** Folgendes bearbeiten **
a) Beantworte diese Fragen zum Text:
(i) Welcher frühere Artikel stammt laut dem Text ebenfalls aus früheren Jahren?
(ii) Wovon heißt es im Text „halte ich nicht viel“?
(iii) Welche Arten von Druck werden im Text genannt?
b) Schreib den Text von „Eigentlich ist das“ bis „frei davon? Nein.“ noch einmal ab und setze dabei „Familienalltag“ an die Stelle von „Homeschooling-Alltag“.

Wie schon der Artikel über Postcrossing, stammt auch dieser Text aus früheren Jahren. Ich habe ihn hier neu bereitgestellt, weil er sehr viel darüber erzählt, wie Kinder lernen, oder eben auch nicht. Wie einfach etwas in den Kopf geht – und auch nachhaltig dort bleibt – wenn das Interesse da ist. Und wie zäh und schwierig es eben meistens ist, wenn das eigene innere Interesse, die innere Motivation dazu, fehlt.

Eigentlich ist das ja nicht nur bei Kindern so…

Vom Lernen der Uhrzeit – oder von den möglichen Tücken im Homeschooling-Alltag…

Wie aus meinen letzten Artikeln leicht zu entnehmen ist, halte ich nicht viel von erzwungenem Lernen. Sind oder waren meine Kinder in diesem Fall alle komplett frei davon? Nein.

Denn es sind zwei komplett verschiedene Paar Schuhe, die Idee und den Glauben und die Überzeugung zu etwas zu haben – und diese dann auch immer in jeder Situation durchzusetzen. Schnell kann es sein, dass man Druck nachgibt, sei es “echter” Druck von aussen, oder nur eingebildeter, respektive selbstgemachter.

** Material **
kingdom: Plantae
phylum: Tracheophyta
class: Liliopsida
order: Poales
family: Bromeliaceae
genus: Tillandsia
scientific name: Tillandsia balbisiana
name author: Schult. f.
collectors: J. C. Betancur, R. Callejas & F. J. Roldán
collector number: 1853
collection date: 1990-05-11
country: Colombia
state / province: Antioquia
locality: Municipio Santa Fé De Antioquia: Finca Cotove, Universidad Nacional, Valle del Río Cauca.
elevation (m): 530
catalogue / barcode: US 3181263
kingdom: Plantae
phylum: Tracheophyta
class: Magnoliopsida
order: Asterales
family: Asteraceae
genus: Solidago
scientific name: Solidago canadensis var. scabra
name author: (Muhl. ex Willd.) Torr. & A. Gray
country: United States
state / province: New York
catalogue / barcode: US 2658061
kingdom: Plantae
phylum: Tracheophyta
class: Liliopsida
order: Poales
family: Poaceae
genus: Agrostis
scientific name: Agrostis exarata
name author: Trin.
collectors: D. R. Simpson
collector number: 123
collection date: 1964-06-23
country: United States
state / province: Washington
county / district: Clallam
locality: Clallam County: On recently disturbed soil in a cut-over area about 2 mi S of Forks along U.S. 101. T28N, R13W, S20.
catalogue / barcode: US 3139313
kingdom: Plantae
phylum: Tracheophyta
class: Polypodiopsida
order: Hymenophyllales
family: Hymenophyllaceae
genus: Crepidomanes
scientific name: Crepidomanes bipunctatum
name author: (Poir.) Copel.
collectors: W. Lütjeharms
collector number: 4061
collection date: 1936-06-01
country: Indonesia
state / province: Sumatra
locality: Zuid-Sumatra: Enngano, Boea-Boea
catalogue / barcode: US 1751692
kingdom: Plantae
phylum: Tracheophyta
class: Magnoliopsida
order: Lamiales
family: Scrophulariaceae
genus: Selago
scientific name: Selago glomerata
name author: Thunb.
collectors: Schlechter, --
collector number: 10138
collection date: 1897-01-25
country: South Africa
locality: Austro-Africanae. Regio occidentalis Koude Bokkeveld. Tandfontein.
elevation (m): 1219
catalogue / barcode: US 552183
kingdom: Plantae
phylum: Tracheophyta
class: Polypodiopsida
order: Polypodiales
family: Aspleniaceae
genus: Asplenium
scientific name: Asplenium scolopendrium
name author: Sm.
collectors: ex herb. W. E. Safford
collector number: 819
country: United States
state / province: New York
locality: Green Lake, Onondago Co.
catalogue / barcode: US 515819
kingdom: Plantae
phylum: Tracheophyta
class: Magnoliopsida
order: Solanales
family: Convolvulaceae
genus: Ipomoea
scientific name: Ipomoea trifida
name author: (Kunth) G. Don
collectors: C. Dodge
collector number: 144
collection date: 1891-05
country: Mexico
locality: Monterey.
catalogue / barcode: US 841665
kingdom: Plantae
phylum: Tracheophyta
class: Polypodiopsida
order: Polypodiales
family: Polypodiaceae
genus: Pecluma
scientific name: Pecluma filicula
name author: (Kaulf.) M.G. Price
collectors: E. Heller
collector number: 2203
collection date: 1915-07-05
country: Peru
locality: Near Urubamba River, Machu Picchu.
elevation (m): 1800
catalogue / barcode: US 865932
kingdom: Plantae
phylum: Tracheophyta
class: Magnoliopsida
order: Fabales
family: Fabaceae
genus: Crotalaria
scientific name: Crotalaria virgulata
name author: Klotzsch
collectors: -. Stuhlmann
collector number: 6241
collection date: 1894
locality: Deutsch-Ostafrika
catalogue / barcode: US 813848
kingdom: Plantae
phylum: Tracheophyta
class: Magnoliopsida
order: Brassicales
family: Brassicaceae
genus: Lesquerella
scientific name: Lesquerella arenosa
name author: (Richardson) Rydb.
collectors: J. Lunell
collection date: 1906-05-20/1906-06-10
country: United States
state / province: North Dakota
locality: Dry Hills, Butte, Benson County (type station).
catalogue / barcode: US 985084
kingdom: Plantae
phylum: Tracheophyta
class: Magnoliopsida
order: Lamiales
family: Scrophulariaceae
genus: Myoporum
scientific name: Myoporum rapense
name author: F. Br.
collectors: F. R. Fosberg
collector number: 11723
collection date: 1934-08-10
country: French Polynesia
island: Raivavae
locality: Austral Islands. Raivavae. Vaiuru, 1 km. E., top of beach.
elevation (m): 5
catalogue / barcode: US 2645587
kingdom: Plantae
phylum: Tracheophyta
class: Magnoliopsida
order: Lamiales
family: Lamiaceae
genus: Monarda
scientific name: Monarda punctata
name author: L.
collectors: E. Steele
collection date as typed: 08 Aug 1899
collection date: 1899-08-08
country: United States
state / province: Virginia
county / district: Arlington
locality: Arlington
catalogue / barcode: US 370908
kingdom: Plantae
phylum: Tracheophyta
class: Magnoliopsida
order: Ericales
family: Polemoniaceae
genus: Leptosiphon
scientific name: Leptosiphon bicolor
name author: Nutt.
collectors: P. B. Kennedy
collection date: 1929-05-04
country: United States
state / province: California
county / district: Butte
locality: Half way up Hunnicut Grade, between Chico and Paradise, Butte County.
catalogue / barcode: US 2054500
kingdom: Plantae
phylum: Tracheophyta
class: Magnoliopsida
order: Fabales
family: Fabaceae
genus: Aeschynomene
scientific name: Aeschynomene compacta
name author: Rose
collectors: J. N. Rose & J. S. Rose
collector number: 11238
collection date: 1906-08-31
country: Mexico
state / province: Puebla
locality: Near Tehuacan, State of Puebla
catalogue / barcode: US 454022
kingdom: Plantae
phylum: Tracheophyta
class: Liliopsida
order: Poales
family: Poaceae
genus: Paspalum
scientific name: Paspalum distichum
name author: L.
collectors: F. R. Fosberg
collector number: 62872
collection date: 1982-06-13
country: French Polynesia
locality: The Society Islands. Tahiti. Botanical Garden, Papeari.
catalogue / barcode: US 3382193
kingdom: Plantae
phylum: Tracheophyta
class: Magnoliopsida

** Die Antworten **
a)
(i) Der Artikel über Postcrossing.
(ii) Von erzwungenem Lernen.
(iii) „Echter“ Druck von außen oder nur eingebildeter beziehungsweise selbstgemachter Druck.

b)
Eigentlich ist das ja nicht nur bei Kindern so…

Vom Lernen der Uhrzeit – oder von den möglichen Tücken im Familienalltag…

Wie aus meinen letzten Artikeln leicht zu entnehmen ist, halte ich nicht viel von erzwungenem Lernen. Sind oder waren meine Kinder in diesem Fall alle komplett frei davon? Nein.